> Aim of the exercise
Restate all the lines below word for word, but omit the pictures.

> Source data

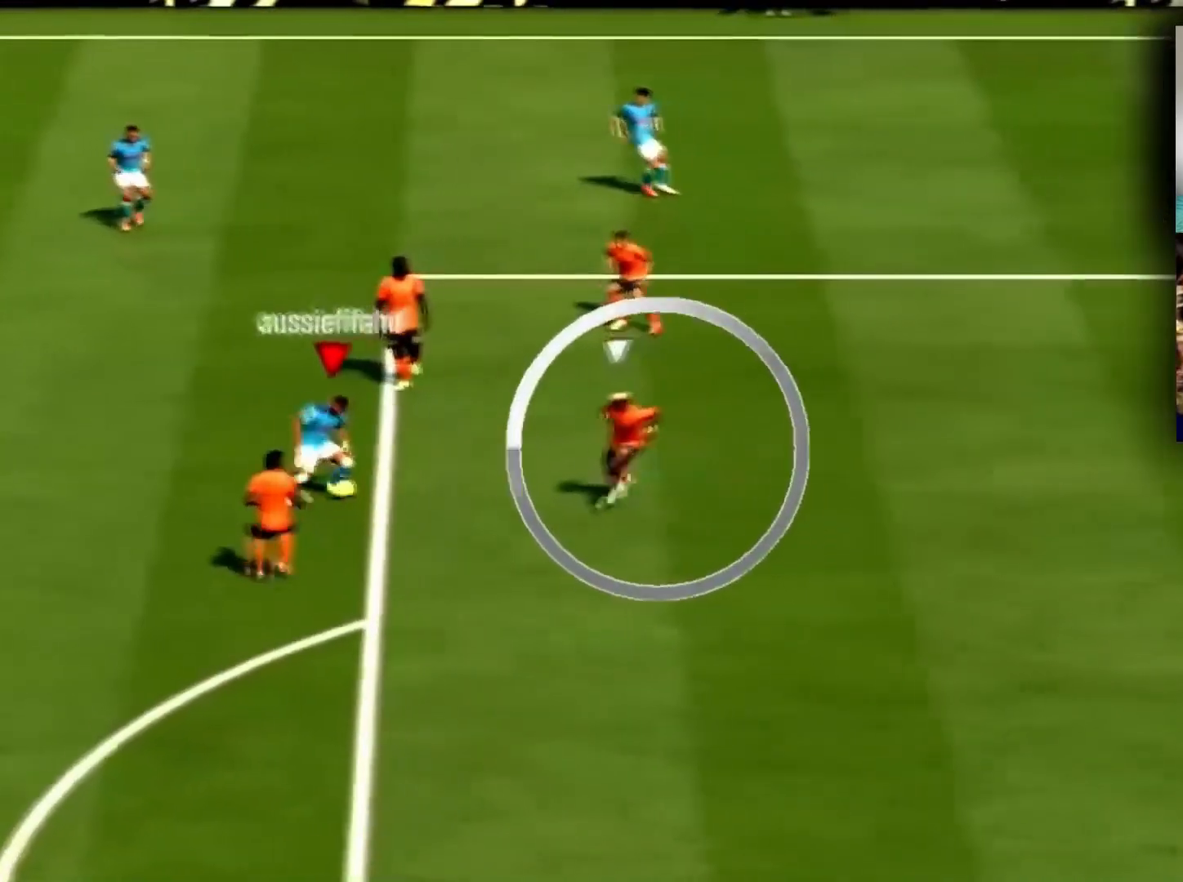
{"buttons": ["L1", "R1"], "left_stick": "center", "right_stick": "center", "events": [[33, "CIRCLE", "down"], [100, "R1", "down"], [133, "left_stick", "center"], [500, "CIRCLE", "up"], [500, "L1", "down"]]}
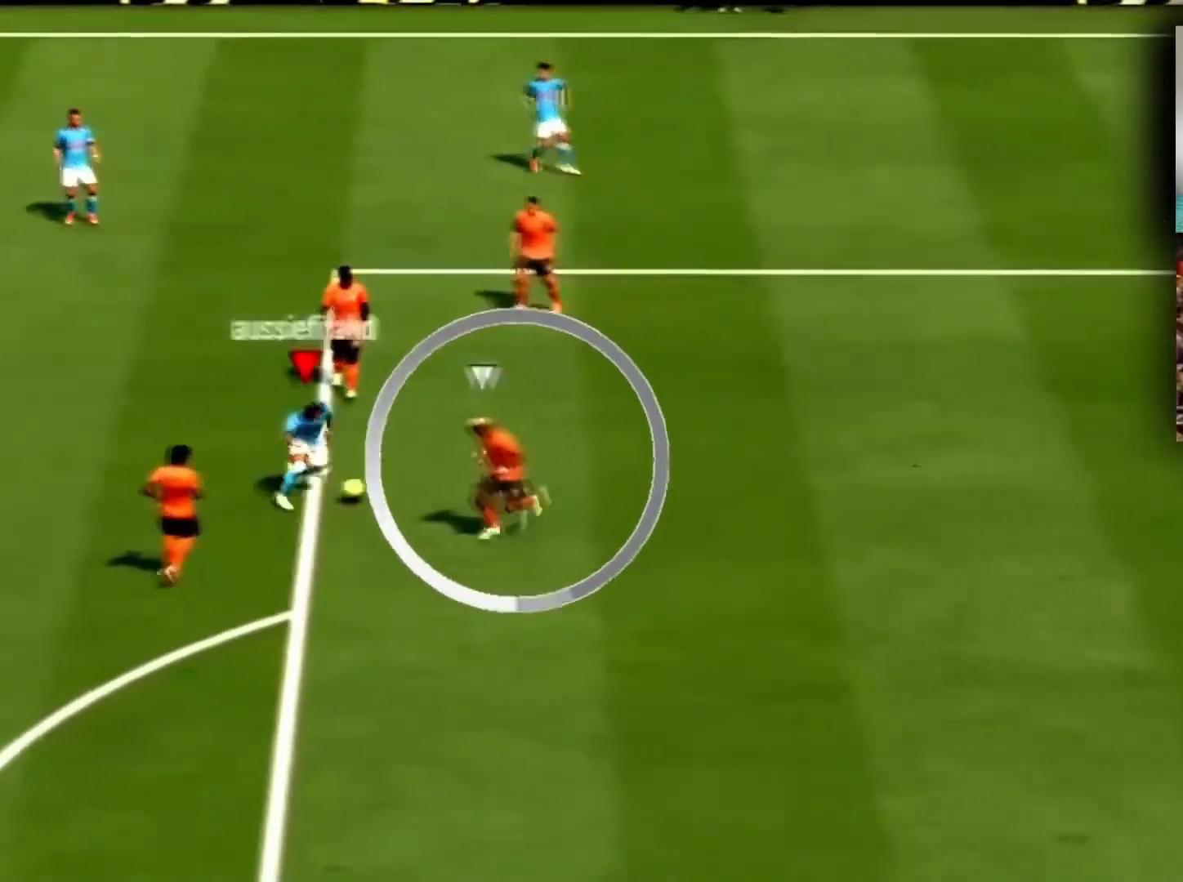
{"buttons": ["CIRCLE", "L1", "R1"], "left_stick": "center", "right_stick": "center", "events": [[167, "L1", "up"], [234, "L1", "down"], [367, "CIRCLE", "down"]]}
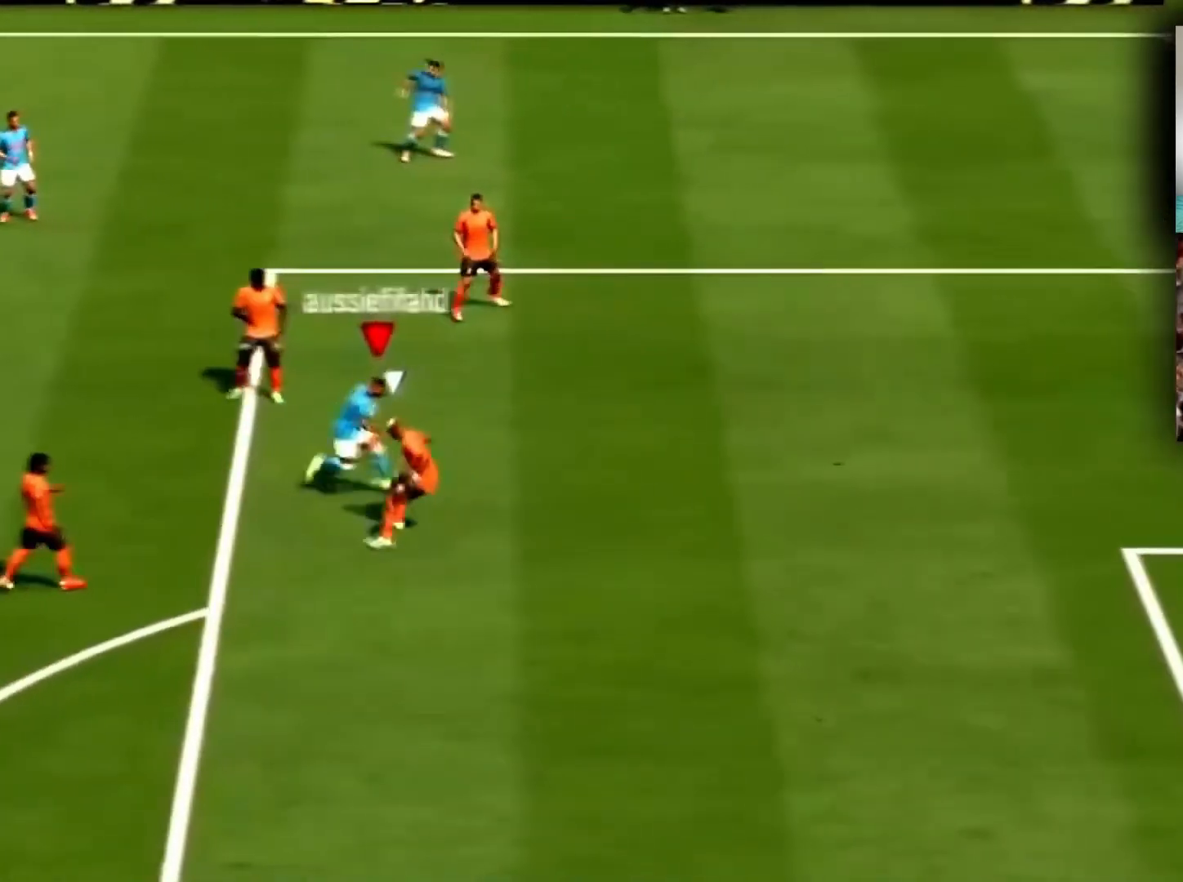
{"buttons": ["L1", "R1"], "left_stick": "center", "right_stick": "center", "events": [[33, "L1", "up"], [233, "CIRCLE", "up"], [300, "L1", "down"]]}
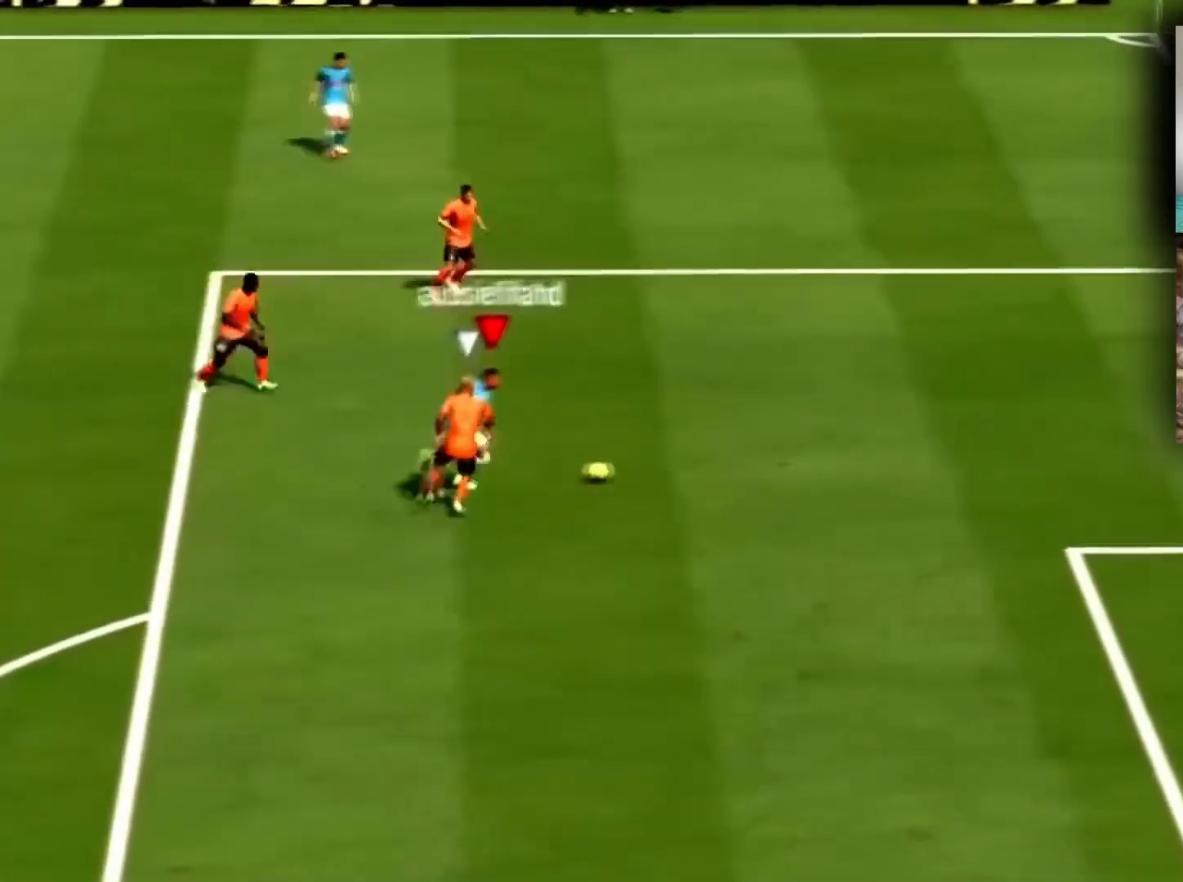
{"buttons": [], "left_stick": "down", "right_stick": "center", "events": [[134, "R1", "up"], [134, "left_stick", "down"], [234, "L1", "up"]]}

> Answer below
{"buttons": ["L1", "R1"], "left_stick": "center", "right_stick": "center", "events": [[33, "CIRCLE", "down"], [100, "R1", "down"], [133, "left_stick", "center"], [500, "CIRCLE", "up"], [500, "L1", "down"]]}
{"buttons": ["CIRCLE", "L1", "R1"], "left_stick": "center", "right_stick": "center", "events": [[167, "L1", "up"], [234, "L1", "down"], [367, "CIRCLE", "down"]]}
{"buttons": ["L1", "R1"], "left_stick": "center", "right_stick": "center", "events": [[33, "L1", "up"], [233, "CIRCLE", "up"], [300, "L1", "down"]]}
{"buttons": [], "left_stick": "down", "right_stick": "center", "events": [[134, "R1", "up"], [134, "left_stick", "down"], [234, "L1", "up"]]}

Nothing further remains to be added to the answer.